Jimmy Jacobs, the 'brilliant' Manager for Wilfred Benitez, decided on having his
fighter Wilfred Benitez take on the 'rough and bruising' Mustapha Hamsho in a
12-Round Middleweight Bout.

Jacobs thought he out-smarted Al Certo (new Manager for Hamshso), by gettng
him agree to have Mustapha come in at a fight contract weight of 158 lbs.

The nearly 30 year-old (29 years, 9 months) 5' 8" southpaw Hamsho was having
difficulty getting down to the 160 lb. Middleweight limit.

Hamsho at 36-2-2 (22 KO's), was the #1 WBC Middleweight, and suprisingly the
#12 WBA Middleweight. And nobody was thrilled about getting in the ring with him,
as he threw elbows, forearms and his head into anybody in front of him. To say
Mustapha was a rough fighter with dirty fouling tactics, would be an understatement.

On the other side, the stylist Benitez wanted to move up in weight, and they believed
at 158 lbs., the 5' 10" and nearly 25 year-old (24 years, 10 months) would have little
trouble with the 'crude' and slow-punching Mustapha Hamsho.

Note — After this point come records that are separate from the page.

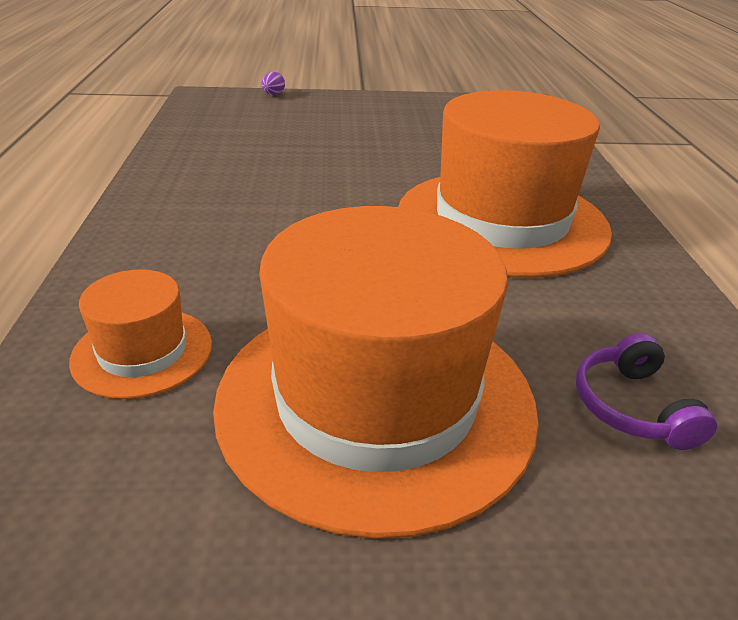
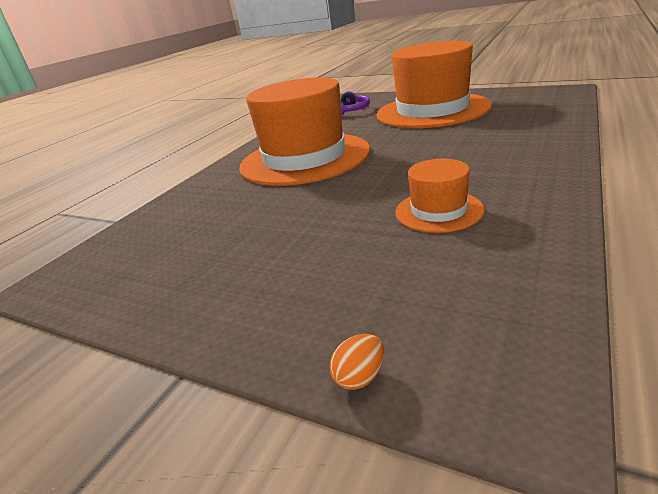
camera: 145 degrees left, 5 degrees down
(142, 352) = (524, 118): orange hat -> orange hat (438, 211)
(273, 94) = (360, 377): purple egg -> orange egg

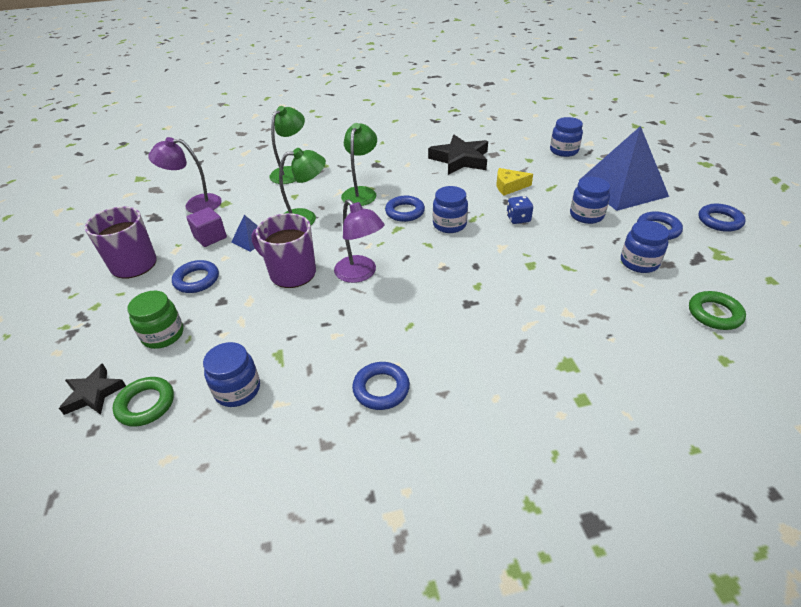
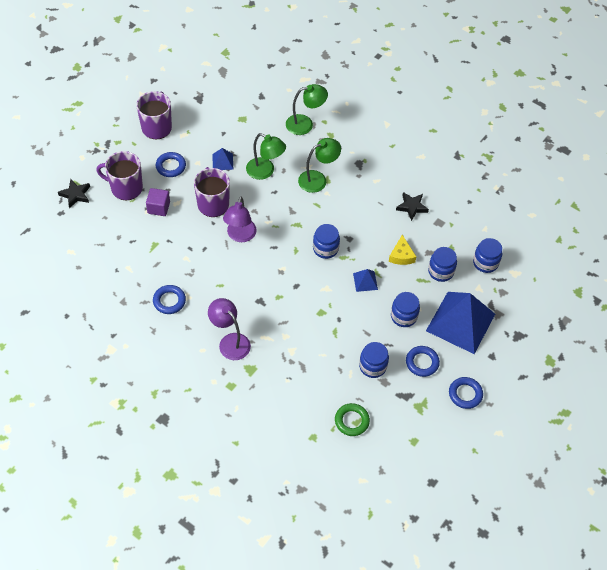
camera: 45 degrees right, 15 degrees up
(146, 404) = (87, 219): green ring -> none
(163, 335) = (126, 188): green jar -> purple mug
(195, 204) = (228, 105): purple lamp -> purple lamp (230, 342)
(210, 237) = (207, 141): purple cube -> purple cube (158, 208)
(237, 390) = (122, 246): blue jar -> blue jar (440, 271)
(405, 212) = (318, 217): blue ring -> none
(460, 159) = (412, 207): black star -> black star, size x0.59
(509, 186) = (401, 255): yellow cheese -> yellow cheese turned 135 degrees counterclockwise
(518, 219) = (365, 281): blue dice -> blue pyramid

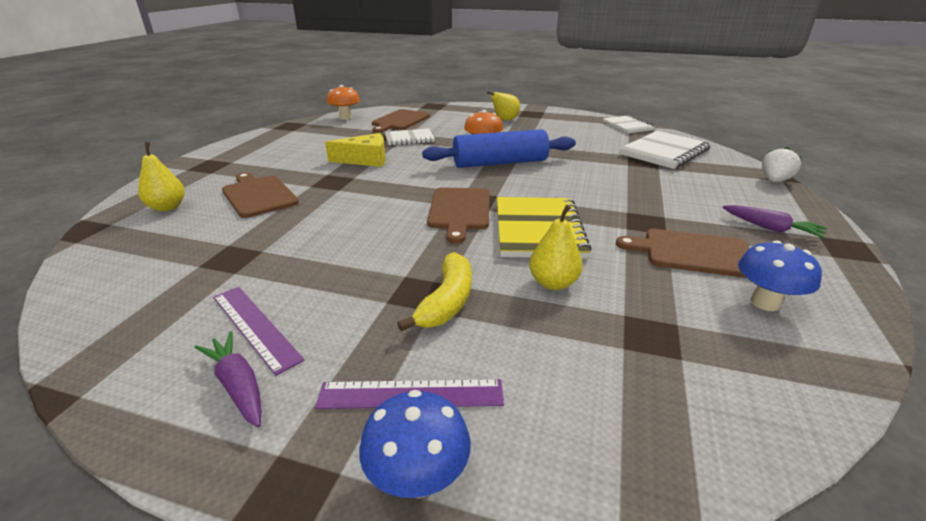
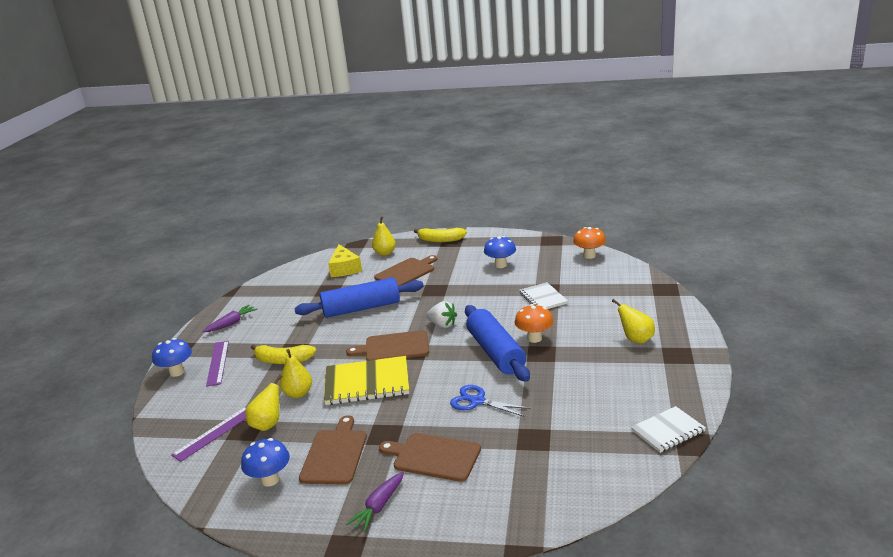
camera: 85 degrees right, 5 degrees down
(193, 171) = (440, 240): none -> yellow banana
(255, 326) = (268, 315): purple ruler -> purple ruler (215, 433)
(315, 148) = (500, 265): none -> blue mushroom
(331, 229) = (361, 308): none -> blue rolling pin
(365, 160) = (481, 291): yellow cheese -> yellow cheese (344, 268)
(399, 121) = (595, 282): brown cutting board -> brown cutting board (433, 456)
(586, 176) = (477, 401): none -> blue scissors
(635, 311) = (268, 424): none -> yellow pear
(664, 152) = (571, 456): white notebook -> none
(774, 181) = (500, 535): white strawberry -> white strawberry (442, 325)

Wilfred, with a record of 45-2-1 (28 KO's), had only 'one-bout' since losing his WBC
Light-Middleweight Championship to Thomas Hearns in December 1982. Wilfred had
fought Tony Cerda in May 1983, and in that Middleweight bout, Wilfred was stung and
shaken, while winning an unimpressive Unanimous 10-Round Decision.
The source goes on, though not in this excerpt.